大理寺監牢之中。

姚元從終於再一次來到了李林甫的面前。

看著這個自己一手提拔起來的大理寺卿,李林甫實在是有些恨鐵不成鋼。

“元從啊元從,你是不是以為自己翅膀已經夠硬了,可以不用理會老夫了?”

姚元從連忙躬身道:“下官不敢。”

“哼,只是不敢麼?”

只是一聲冷哼,便把姚元從嚇了個激靈。

明明已經被關進了大理寺監牢,他怎麼還這麼兇?

自己又在怕什麼?

“想必元從已經知曉,張暐快回長安了吧?”

姚元從再次躬身:“二公子已經轉告下官……還請相爺明示。”

“七日之內,張暐必回,你應該知道,倘若屆時老夫不在,你會是什麼下場,不用多說吧?”

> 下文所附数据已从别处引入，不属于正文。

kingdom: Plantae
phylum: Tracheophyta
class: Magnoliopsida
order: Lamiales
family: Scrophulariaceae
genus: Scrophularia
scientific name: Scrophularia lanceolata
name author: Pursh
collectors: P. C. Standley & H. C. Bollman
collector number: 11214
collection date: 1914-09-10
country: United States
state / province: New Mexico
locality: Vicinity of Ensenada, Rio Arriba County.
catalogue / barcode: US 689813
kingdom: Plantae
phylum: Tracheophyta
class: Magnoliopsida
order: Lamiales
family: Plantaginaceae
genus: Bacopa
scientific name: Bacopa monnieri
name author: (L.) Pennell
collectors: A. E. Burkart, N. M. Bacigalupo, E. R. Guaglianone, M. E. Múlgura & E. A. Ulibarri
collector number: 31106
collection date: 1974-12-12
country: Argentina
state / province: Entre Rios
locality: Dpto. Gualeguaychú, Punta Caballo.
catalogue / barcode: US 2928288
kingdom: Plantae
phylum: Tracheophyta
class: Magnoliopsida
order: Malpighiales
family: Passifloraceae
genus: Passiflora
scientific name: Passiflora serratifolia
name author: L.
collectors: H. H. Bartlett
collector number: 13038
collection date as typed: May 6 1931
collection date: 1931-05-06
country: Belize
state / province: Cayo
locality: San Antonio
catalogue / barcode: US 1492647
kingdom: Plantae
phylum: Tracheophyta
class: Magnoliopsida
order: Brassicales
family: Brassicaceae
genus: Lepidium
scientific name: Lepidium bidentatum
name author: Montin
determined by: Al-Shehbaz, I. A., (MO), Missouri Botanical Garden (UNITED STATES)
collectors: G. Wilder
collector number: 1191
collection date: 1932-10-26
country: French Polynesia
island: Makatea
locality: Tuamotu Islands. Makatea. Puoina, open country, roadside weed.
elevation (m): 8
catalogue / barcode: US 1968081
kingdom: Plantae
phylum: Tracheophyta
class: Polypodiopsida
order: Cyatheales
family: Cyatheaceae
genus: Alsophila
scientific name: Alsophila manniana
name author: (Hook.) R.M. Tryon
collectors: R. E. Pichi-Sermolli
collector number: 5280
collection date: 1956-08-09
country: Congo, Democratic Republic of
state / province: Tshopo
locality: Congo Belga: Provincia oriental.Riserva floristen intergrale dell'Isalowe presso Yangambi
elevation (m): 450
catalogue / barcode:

“下官明白,下官保證,七日之內,相爺什麼事也不會有。”

“嗯……壽王殿下雖聰慧有加,深得聖心,但畢竟太過年輕,且在朝中根基不足,你要好好輔佐他,莫要讓他為人所趁!”

“下官記住了。”

“好了,下去吧。”

“是……”

看著姚元從戰戰兢兢的退出牢房。

李林甫的臉上終於露出了一絲笑意。

手中狼毫一揮,便寫下一個龍飛鳳舞的大字——瑁。

壽王殿下,還真與眾不同呢。

竟能讓老夫生出那等親切感激的情愫。

莫非,這真是天意?

……

……

“陛下,只需召壽王殿下前來一問,自然可知真假。”

與此同時,勤政務本樓中,禮部侍郎翁文林手持玉笏,一臉的剛正不阿。

李隆基卻是愁眉緊皺,心煩意亂。

這個十八郎,到底要幹什麼?

毆打王維,流連花樓也就罷了。

現又被人檢舉私收亂臣賊子之女為侍妾,那侍妾還是從掖庭宮出去的!

如此失格之事,他也幹得出來。

見李隆基久久沒有表態,似乎仍有袒護李瑁之意。

翁文林便是把心一橫,直接丟擲了殺手鐧:“陛下可知,那嫣兒是何人之女?”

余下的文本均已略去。